Ferrari

GTC4 Lusso: Schöner Reisen mit dem Pferd

Reise-Riese: Der GTC4 Lusso trägt das Gran-Turismo-Kürzel zu Recht im Namen.
© Pabeschitz

Ein Hengst will Weihnachten daheim verbringen: perfekter Anlass für eine Winterreise mit 690 PS und zwölf Zylindern.

Von Stefan Pabeschitz

Frankfurt, Maranello –Anrufe ohne Nummernkennung sind selten angenehm. Dieser war die Ausnahme: Ein einsamer Ferrari steht in Frankfurt, muss Weihnachten daheim sein und sucht einen Kutscher. Dem Hengst kann geholfen werden.

Er wartet in dezentem Dunkelblau, zum Glück nicht Rot. Drinnen braunes Leder samt seinem feinen Geruch – Eintauchen in eine Welt aus Überfluss, aber eben auch höchste Handwerkskunst, die das Hightech-Ding erst vollendet. Fürs Protokoll: Mit vollem Namen heißt der Vollblüter GTC4 Lusso, betrieben von einem V12 zu 6,3 Litern Hubraum mit 690 PS und 700 Newtonmetern Drehmoment auf alle viere verteilt.
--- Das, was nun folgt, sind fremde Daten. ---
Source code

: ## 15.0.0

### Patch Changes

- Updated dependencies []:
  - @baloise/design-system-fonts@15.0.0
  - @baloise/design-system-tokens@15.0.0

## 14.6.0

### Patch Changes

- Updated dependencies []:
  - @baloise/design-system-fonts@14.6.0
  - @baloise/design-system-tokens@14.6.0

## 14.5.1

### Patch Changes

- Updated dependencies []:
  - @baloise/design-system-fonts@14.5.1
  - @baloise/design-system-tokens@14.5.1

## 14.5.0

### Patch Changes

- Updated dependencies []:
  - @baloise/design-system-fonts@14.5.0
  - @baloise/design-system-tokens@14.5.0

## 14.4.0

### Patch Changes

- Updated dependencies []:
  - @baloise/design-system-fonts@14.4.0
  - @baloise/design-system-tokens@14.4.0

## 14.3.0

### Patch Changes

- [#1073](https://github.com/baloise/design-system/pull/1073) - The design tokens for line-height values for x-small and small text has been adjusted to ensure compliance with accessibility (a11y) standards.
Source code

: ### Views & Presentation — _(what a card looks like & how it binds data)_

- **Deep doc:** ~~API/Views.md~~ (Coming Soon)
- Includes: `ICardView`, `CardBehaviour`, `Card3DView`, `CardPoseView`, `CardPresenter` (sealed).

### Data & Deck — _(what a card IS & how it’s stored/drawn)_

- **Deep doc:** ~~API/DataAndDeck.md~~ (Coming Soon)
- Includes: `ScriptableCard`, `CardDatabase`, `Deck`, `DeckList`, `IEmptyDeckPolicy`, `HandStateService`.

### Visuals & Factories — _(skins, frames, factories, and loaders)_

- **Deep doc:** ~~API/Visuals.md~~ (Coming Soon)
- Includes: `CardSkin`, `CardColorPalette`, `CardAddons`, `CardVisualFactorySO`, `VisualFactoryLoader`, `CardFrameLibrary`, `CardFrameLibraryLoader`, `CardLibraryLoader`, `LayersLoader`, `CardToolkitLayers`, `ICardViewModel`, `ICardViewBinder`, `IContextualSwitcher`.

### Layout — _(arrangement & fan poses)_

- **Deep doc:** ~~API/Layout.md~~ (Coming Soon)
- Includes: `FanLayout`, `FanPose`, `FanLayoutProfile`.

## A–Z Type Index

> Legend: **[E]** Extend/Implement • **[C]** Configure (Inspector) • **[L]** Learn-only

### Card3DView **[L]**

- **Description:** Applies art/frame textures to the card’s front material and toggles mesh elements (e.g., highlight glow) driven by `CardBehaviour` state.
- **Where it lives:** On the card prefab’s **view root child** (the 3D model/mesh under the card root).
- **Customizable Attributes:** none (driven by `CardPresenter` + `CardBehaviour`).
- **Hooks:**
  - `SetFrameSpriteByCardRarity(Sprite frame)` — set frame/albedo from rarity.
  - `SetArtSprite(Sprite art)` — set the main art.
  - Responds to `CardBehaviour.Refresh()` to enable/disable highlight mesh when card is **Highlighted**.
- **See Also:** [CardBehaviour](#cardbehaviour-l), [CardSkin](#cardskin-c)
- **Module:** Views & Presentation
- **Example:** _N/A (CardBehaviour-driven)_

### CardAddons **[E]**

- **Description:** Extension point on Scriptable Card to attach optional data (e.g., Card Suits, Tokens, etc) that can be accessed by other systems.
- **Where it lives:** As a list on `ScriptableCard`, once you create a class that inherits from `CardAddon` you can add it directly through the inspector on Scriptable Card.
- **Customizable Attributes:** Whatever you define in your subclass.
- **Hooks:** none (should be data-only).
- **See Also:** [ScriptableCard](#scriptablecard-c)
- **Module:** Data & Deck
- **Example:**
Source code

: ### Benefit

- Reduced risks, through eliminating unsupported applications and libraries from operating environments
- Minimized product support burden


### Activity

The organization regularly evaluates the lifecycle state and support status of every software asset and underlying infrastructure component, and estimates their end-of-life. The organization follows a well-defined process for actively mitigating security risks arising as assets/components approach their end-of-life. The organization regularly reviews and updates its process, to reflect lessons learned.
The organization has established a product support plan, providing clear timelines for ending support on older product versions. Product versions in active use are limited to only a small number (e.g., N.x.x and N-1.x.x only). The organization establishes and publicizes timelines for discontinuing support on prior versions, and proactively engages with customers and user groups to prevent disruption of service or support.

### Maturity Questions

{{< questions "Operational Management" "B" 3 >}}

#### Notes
Im Alltagsgebrauch ist Demut angesagt. Der österreichische Listenpreis beträgt 340.030 Euro, mit dem Betrag ließen sich eine Menge Gabentische füllen. Vor allem der des Finanzamts: Mehr als 125.000 Euro machen die Steuern aus. Kavalierstarts oder Drängeln sind immer ungehörig, erst recht am Volant so einer Übermacht. Nicht einmal Lichthupe für den Elektro-Up, der tapfer die Autobahn in der Frankfurter Peripherie unter die Räder nimmt, ist angebracht.

Weiter draußen sind die Bahn und das Tempolimit frei, der Hengst trabt an und schnaubt dabei wohlig, setzt seine Kraft ganz selbstverständlich in Tempo um. Die Zahlen auf dem Tacho klettern schneller nach oben als anderswo der Drehzahlmesser – aber keine davon fühlt sich jemals bedrohlich an. Der Spaß macht durstig: Nach 300 Kilometern sind drei Viertel des Tankinhalts futsch, in Deutschland zu schlanken 1,68 Euro je Liter wiederzubefüllen.

Zwanzig Kilometer danach beginnt die Schweiz, Ende der guten Fahrlaune. Die Toleranzschwelle der eidgenössischen StVO-Scharia ist bekannterweise eher eine Grube. Aber der Hengst kann auch schnurren: Auf 2000 Touren zieht er lässig seine Bahn mit Tempo 120, reicht seine Entspanntheit zugleich an den Fahrer weiter. Des heißen Renners zweite Seele ist die eines souveränen Langstrecken-Cruisers. Bezahlt macht sie sich ebenfalls: Am St.-Gotthard-Portal fehlt auf der Tankanzeige nur ein Strich. Dass der zwölfkehlige Chor es so trocken gibt, verwundert.

Eine Stunde später nahen Italien, die Sonne und der 24-Stunden-Stau auf der Mailänder Tangenziale. Also ab ins Gebüsch und über die schönen Landstraßen der Lombardei weiter Richtung Süden. Für die letzten Kilometer wird noch einmal die Autostrada bemüht. Maranello ist erreicht. Nach dem Schranken des Haupteingangs das Unvermeidliche – hier trennen sich unsere Wege.